| Title | : | Hazard-free Circuits : Power & Limitations |
| Speaker | : | Balagopal Komarath (Saarland University, Germany) |
| Details | : | Wed, 6 Dec, 2017 3:00 PM @ A M Turing Hall |
| Abstract: | : | The problem of constructing hazard-free Boolean circuits dates back to the 1940s and is an
important problem in circuit design. Our main lower-bound result unconditionally shows the
existence of functions whose circuit complexity is polynomially bounded while every hazard-free implementation is provably of exponential size. Previous lower bounds on the hazard-free
complexity were only valid for depth 2 circuits. The same proof method yields that every
subcubic implementation of Boolean matrix multiplication must have hazards.
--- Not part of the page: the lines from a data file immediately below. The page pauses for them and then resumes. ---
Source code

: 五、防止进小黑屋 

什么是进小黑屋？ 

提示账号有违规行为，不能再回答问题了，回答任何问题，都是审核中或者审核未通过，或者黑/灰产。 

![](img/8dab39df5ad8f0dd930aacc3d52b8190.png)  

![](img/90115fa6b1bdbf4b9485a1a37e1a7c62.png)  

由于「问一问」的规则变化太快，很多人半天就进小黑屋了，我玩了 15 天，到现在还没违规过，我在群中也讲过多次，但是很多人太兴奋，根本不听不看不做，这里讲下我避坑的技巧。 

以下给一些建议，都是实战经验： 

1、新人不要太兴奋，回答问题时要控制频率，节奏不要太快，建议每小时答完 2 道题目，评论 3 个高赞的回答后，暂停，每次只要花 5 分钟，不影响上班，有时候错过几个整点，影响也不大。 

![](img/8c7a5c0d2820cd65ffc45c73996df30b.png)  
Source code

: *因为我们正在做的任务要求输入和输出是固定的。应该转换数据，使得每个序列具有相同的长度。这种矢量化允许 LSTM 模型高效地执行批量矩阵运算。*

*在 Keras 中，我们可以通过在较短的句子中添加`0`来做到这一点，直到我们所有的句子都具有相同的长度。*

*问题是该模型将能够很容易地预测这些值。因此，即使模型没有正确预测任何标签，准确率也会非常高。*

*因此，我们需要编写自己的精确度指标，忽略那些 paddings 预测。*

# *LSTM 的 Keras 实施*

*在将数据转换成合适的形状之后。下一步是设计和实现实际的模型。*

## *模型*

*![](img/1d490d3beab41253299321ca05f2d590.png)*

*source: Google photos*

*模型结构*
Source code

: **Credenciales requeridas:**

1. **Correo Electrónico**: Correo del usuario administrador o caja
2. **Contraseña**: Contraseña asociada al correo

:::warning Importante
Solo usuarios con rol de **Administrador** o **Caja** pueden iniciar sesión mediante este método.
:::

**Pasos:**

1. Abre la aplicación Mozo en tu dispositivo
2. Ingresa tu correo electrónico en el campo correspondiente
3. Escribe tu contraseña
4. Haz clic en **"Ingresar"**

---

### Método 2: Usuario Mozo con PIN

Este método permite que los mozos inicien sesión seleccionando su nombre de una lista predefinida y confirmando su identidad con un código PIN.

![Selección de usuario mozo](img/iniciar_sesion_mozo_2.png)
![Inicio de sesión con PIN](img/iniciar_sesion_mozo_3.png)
These results follow from a crucial structural insight: Hazard-free complexity is a natural generalization of monotone complexity to all (not necessarily monotone) Boolean functions. Thus, we can apply known monotone complexity lower bounds to find lower bounds on the hazard-free complexity. We also lift these methods from the monotone setting to prove exponential hazard-free complexity lower bounds for non-monotone functions. As our main upper-bound result we show how to efficiently convert a Boolean circuit into a bounded-bit hazard-free circuit with only a polynomially large blow-up in the number of gates. Previously, the best known method yielded exponentially large circuits in the worst case, so our algorithm gives an exponential improvement. As a side result we establish the NP-completeness of several hazard detection problems. |